Department of Radiation Oncology, Xiamen Women and Children's Hospital, Xiamen, Fujian Province, China.
Front Med (Lausanne). 2025 Jun 18;12:1574295. doi: 10.3389/fmed.2025.1574295. eCollection 2025.
We aimed to explore whether the diverse sequences of Transcatheter Arterial Chemoembolization (TACE) combined with Programmed Death-1 (PD-1) inhibitors impact the prognosis of advanced hepatocellular carcinoma (HCC).
In this single-center retrospective study, we collected data from patients with advanced HCC who underwent TACE combined with PD-1 inhibitors and categorized them into a group treated with PD-1 inhibitors after TACE (T+P) and a group treated with TACE after PD-1 inhibitors (P+T). Kaplan-Meier and logistic analyses were used to investigate the differences in treatment efficacy.
Ultimately, a total of 27 eligible patients were included in this study. Among them, 8 patients (29.6%) were in Barcelona Clinic Liver Cancer (BCLC) stage B, 19 patients were in stage C, 22 patients (81.5%) were in Child-Pugh stage A, five patients were in stage B,15 patients (55.6%) were in the P+T group, and 12 patients (44.4%) were in the T+P group. After a median follow-up of 5.0 months (1.8-17.3), all patients exhibited disease progression.
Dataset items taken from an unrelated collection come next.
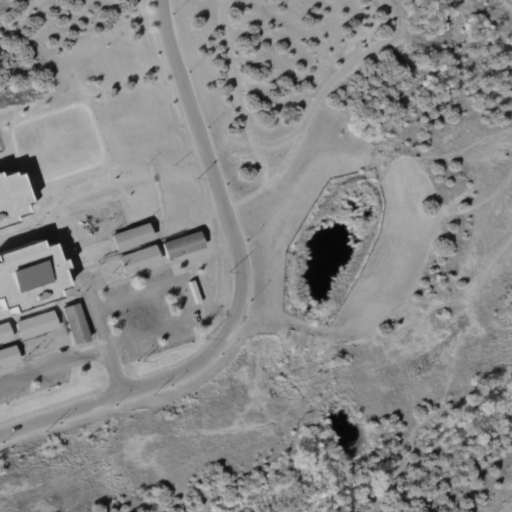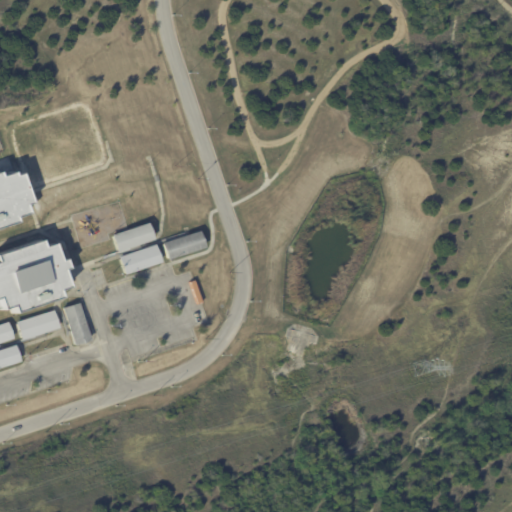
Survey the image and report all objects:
road: (354, 0)
road: (507, 3)
road: (276, 142)
park: (241, 234)
building: (128, 236)
building: (129, 238)
building: (180, 244)
building: (181, 247)
building: (22, 258)
building: (135, 259)
building: (136, 261)
road: (244, 289)
road: (92, 293)
road: (184, 308)
parking lot: (148, 315)
building: (70, 323)
building: (31, 324)
building: (70, 325)
building: (31, 327)
building: (2, 332)
building: (2, 334)
building: (5, 355)
building: (6, 356)
road: (54, 362)
power tower: (424, 368)
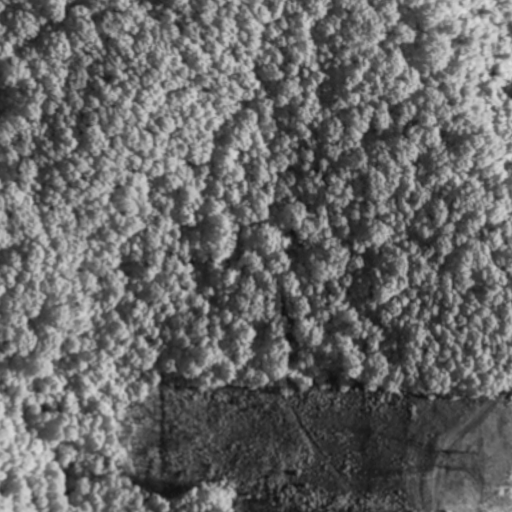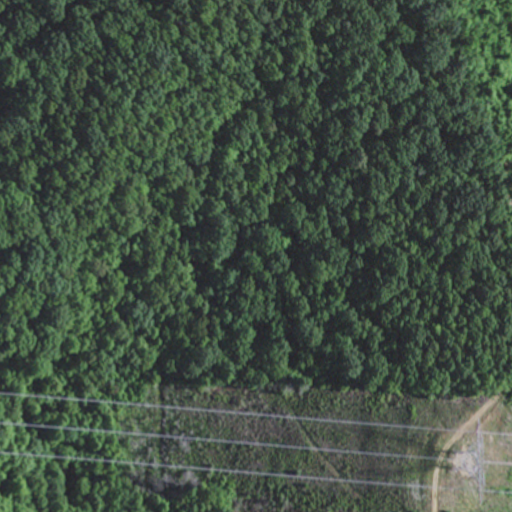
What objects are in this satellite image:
power tower: (463, 461)
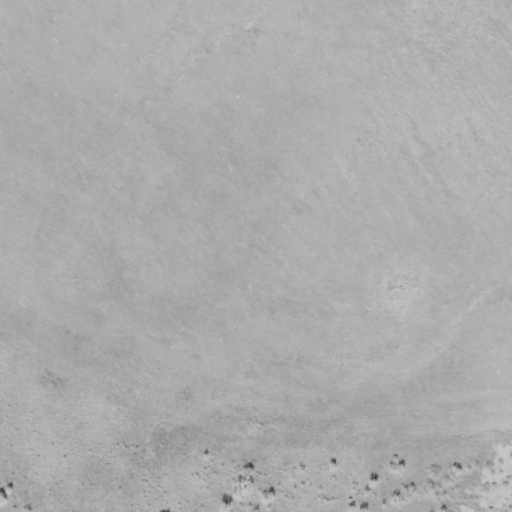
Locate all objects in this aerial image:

According to the RECIST v1.1 criteria, the 6-month Disease Control Rate (DCR) in the T+P group and the P+T group was 58.3 and 20% ( = 0.048); the median Progression-Free Survival (PFS) in the two groups was 6.0 months (95% CI 5.32-6.67) and 4.2 months (95%CI 2.91-5.4) (HR, 2.59; 95% CI 1.10-6.10, = 0.029).
The effect of the T+P treatment was superior to that of the P+T treatment. Different sequences of TACE combined with PD-1 inhibitors influence the prognosis of patients with advanced HCC.
我们旨在探讨经动脉化疗栓塞术(TACE)联合程序性死亡受体1(PD-1)抑制剂的不同顺序是否会影响晚期肝细胞癌(HCC)的预后。
在这项单中心回顾性研究中,我们收集了接受TACE联合PD-1抑制剂治疗的晚期HCC患者的数据,并将他们分为TACE后接受PD-1抑制剂治疗的组(T+P)和PD-1抑制剂治疗后接受TACE的组(P+T)。采用Kaplan-Meier和逻辑分析来研究治疗效果的差异。
最终,本研究共纳入27例符合条件的患者。其中,8例(29.6%)处于巴塞罗那临床肝癌(BCLC)分期B期,19例处于C期,22例(81.5%)处于Child-Pugh A期,5例处于B期,15例(55.6%)在P+T组,12例(44.4%)在T+P组。中位随访5.0个月(1.8 - 17.3)后,所有患者均出现疾病进展。根据RECIST v1.1标准,T+P组和P+T组的6个月疾病控制率(DCR)分别为58.3%和20%(P = 0.048);两组的中位无进展生存期(PFS)分别为6.0个月(95%CI 5.32 - 6.67)和4.2个月(95%CI 2.91 - 5.4)(HR,2.59;95%CI 1.10 - 6.10,P = 0.029)。
T+P治疗效果优于P+T治疗。TACE联合PD-1抑制剂的不同顺序会影响晚期HCC患者的预后。